Closed lucastabelini closed 4 years ago
@lucastabelini I think you can adjust the learning rate to tune the performance. Also, you can try single GPU training. My experience is that single GPU training is much slower, but you can get better performance. I don't know the reason, but I think it is related to the BN layer.
I trained the model using a single GPU. Are the parameters in configs/culane.py
not the same ones used in the paper?
@lucastabelini
Yes, it is different. The published code is a re-implementation of the original project. The biggest difference is that the original code uses DataParallel
and the published version changes to DistributedDataParallel
. So the settings are slightly different.
It should be noted that if you use single GPU training, the batch size
should be enlarged about 4x larger according to the linear scaling rule since the default learning rate is tuned for 4-GPU training.
Reading the "Implementation details" paragraph in the paper I found the following settings to be different:
optimizer -> Adam instead of SGD
lr_scheduler -> cosine decay instead of "multi"
learning_rate -> 4e-4 instead of 1e-3
Are there any more settings that I should set differently to the default ones? Could you provide the configs to obtain the reported values in the paper for CULane and TuSimple for a single GPU? I'm going to use the values I'm able to reach using this code on a paper I am working on.
Since I can't fit a batch of 32x4 images on a single GPU, I scaled the learning rate (0.1 to 0.025) and am now training a model with this setup.
@lucastabelini Yes, scaling the learning rate to 1/4 should also work.
The original DataParallel
version uses Adam for all settings as the paper reported. You can try with the Adam optimizer and cosine decay scheduler on CULane, but I remembered that in the reimplemented DistributedDataParallel
version, i.e. the published version, SGD would produce better results. Some users even produced better results than us #11.

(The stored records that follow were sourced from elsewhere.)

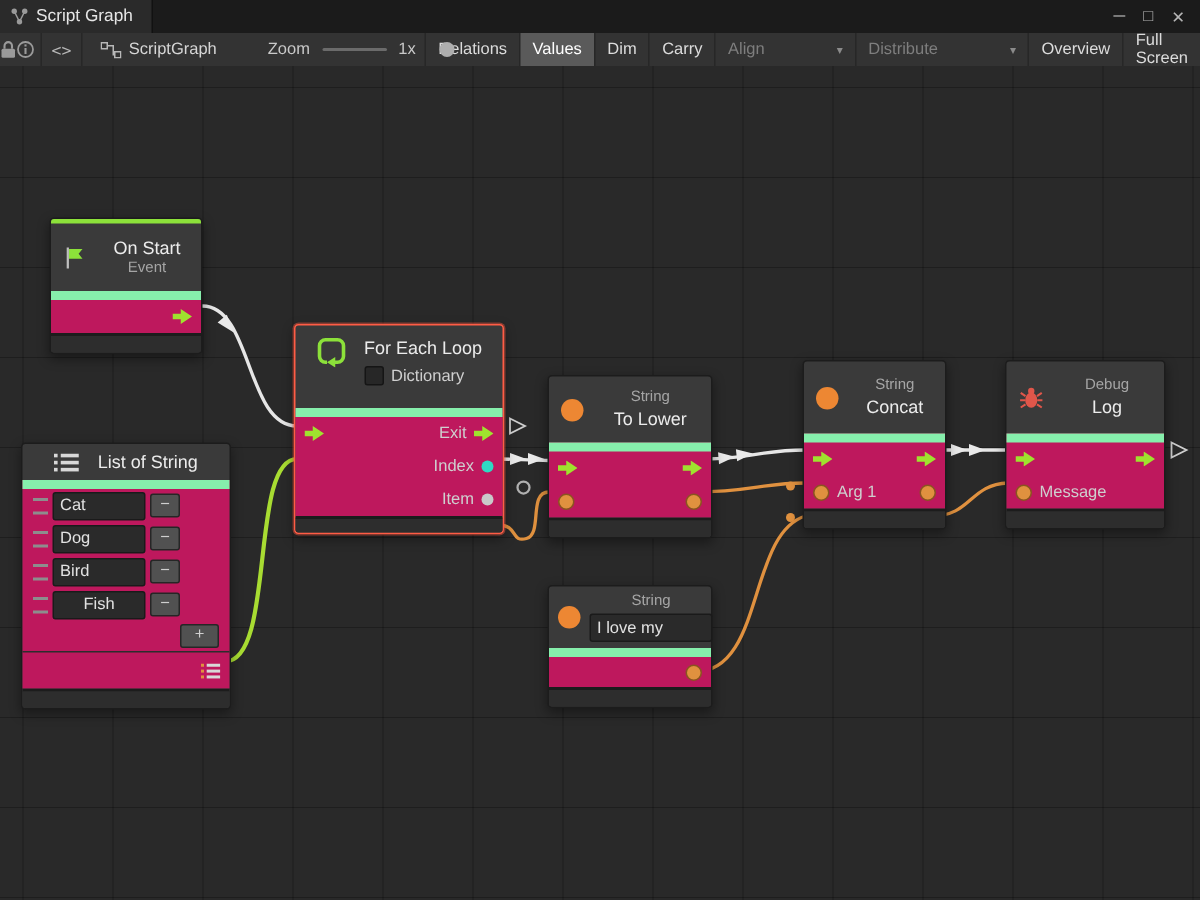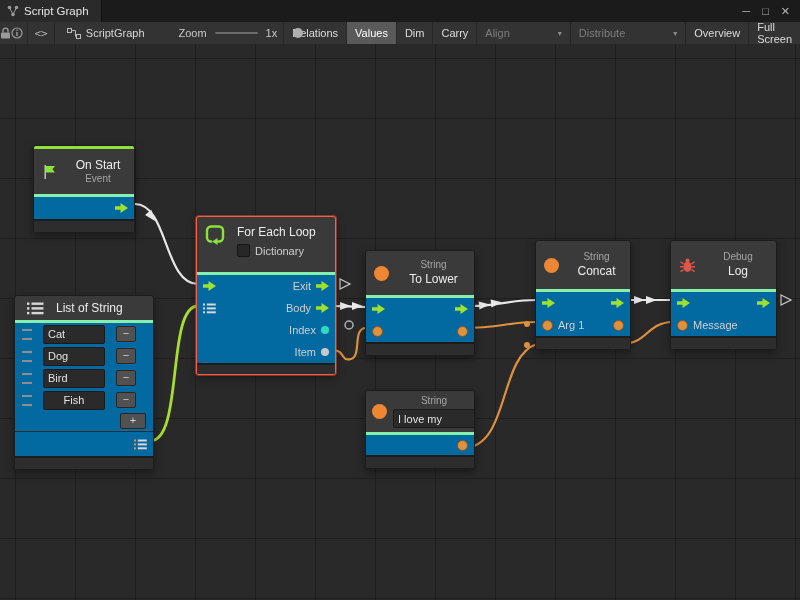--- a/index.html
+++ b/index.html
@@ -54,7 +54,7 @@
     box-shadow:0 3px 8px rgba(0,0,0,.4);color:#dcdcdc;font-size:11px;}
   .node.selected{border:1px solid #ff5c45;box-shadow:0 0 0 1px rgba(255,92,69,.45),0 3px 8px rgba(0,0,0,.4);}
   .node-topstrip{height:3px;background:#8ce13a;border-radius:2px 2px 0 0;}
-  .node-header{display:flex;align-items:center;gap:12px;padding:5px 8px;}
+  .node-header{display:flex;align-items:center;gap:12px;padding:5px 8px;justify-content:center;}
   .hdr-text{display:flex;flex-direction:column;align-items:center;flex:1;line-height:1.25;}
   .hdr-type{font-size:10px;color:#a5a5a5;}
   .hdr-title{font-size:12px;color:#ececec;}

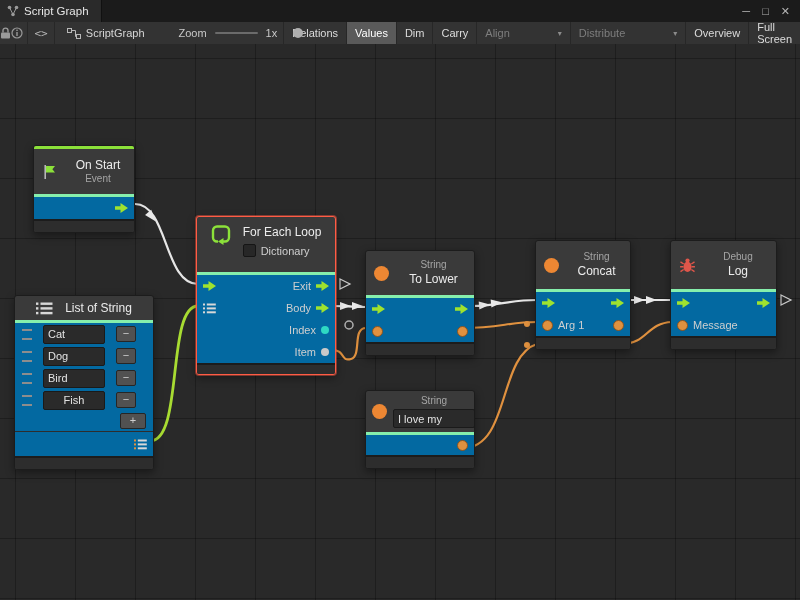--- a/index.html
+++ b/index.html
@@ -58,7 +58,7 @@
   .hdr-text{display:flex;flex-direction:column;align-items:center;flex:1;line-height:1.25;}
   .hdr-type{font-size:10px;color:#a5a5a5;}
   .hdr-title{font-size:12px;color:#ececec;}
-  .ports{border-top:3px solid #86efac;background:#0369a1;}
+  .ports{border-top:6px solid #86efac;background:#be185d;}
   .port-row{height:22px;display:flex;align-items:center;justify-content:space-between;padding:0 6px;}
   .pgroup{display:flex;align-items:center;gap:5px;}
   .plabel{color:#cfcfcf;font-size:11px;}

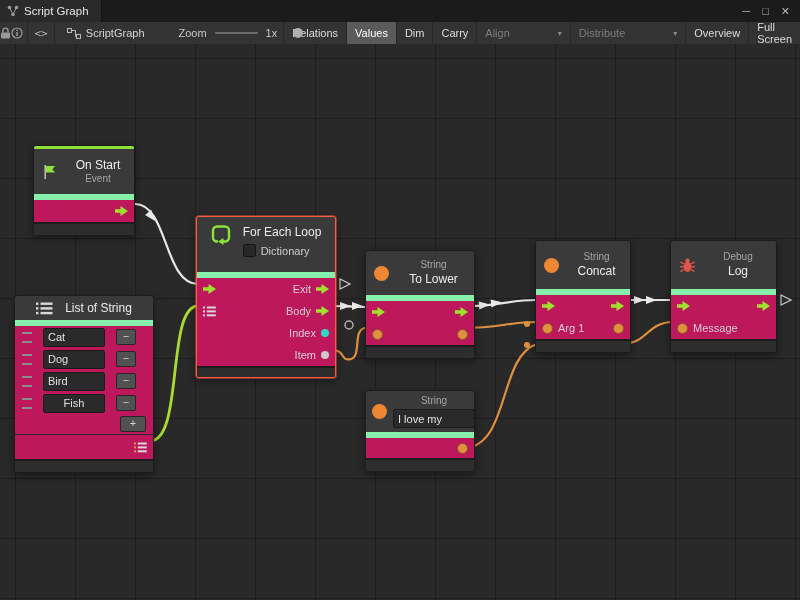--- a/index.html
+++ b/index.html
@@ -295,26 +295,6 @@
           </span>
         </div>
         <div class="port-row">
-          <span class="pgroup">
-            <svg width="13" height="11" viewBox="0 0 13 11">
-              <g fill="#d8d8d8">
-                  <rect x="0" y="0.5" width="2" height="2"></rect>
-                  <rect x="3.8" y="0.5" width="9" height="2"></rect>
-              <rect x="0" y="4.4" width="2" height="2"></rect>
-                  <rect x="3.8" y="4.4" width="9" height="2"></rect>
-              <rect x="0" y="8.3" width="2" height="2"></rect>
-                  <rect x="3.8" y="8.3" width="9" height="2"></rect>
-                </g>
-            </svg>
-          </span>
-          <span class="pgroup">
-            <span class="plabel">Body</span>
-            <svg class="flow-arrow" width="13" height="10" viewBox="0 0 13 10">
-                <path d="M0 3.2h5.5V0L13 5 5.5 10V6.8H0z"></path>
-              </svg>
-          </span>
-        </div>
-        <div class="port-row">
           <span class="pgroup"></span>
           <span class="pgroup">
             <span class="plabel">Index</span>

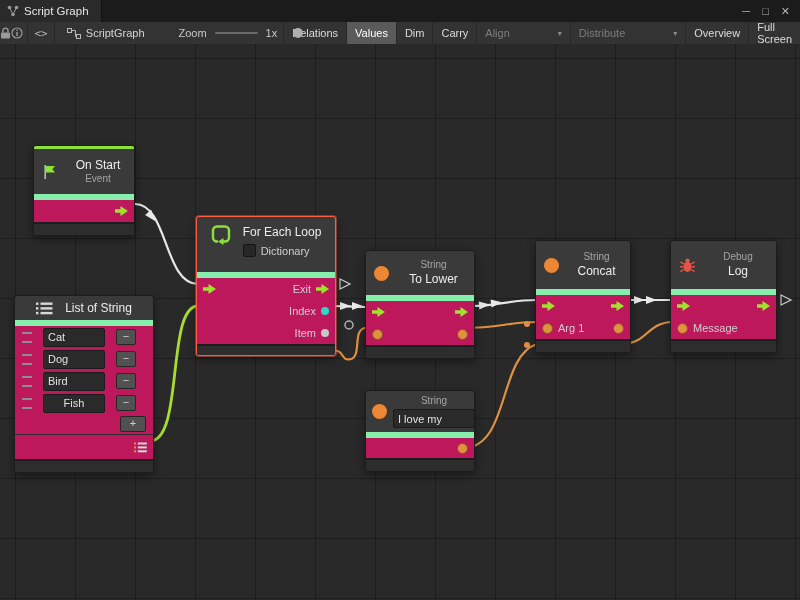--- a/index.html
+++ b/index.html
@@ -76,7 +76,7 @@
   .drag-handle{width:10px;height:7px;border-top:2px solid #8d8d8d;border-bottom:2px solid #8d8d8d;flex:none;}
   .mini-btn{min-width:18px;height:14px;background:#515151;border:1px solid #262626;border-radius:2px;
     color:#cfcfcf;font-size:11px;line-height:12px;text-align:center;cursor:default;flex:none;}
-  .list-row{display:flex;align-items:center;gap:11px;height:22px;padding:0 7px;}
+  .list-row{display:flex;align-items:center;gap:3px;height:22px;padding:0 7px;}
   .plus-row{display:flex;justify-content:flex-end;padding:2px 7px 2px;}
 </style>
 </head>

Scaling the learning rate did not help much. The F1 improved from 70.5% to 71%. I also trained a model on TuSimple using ResNet-34 as the backbone to get the metrics I could not find in the paper (FP and FN) and the accuracy is pretty close to the ones reported in the paper.
@lucastabelini would you show the config file for culane data, like culane.py? I can not get the correct result when training.
@longzeyilang I changed almost nothing in the default config file. Only paths and the backbone (because I wanted to train with ResNet-34 instead of 18).
@lucastabelini have you changed image resolution for training ? I croped image of culane dataset (1280*590) to train, the model did not detect lane at all. and the shp and shi loss weight set 0, why?
@longzeyilang No, I did not change the resolution.
me too get the same issue. seems like Focal Loss is oscillating around 2.5 ? what could be the reason for that? I set loss coefficients to 1 as mentioned in your paper.
I trained a model on CULane, using ResNet-34 as the backbone, and the model's F1 on the test set was only 70.5. The only modification I did was changing the backbone line in the config file to
backbone = '34'
. Are there any more changes that are necessary to achieve the reported 72.3% F1 in the paper?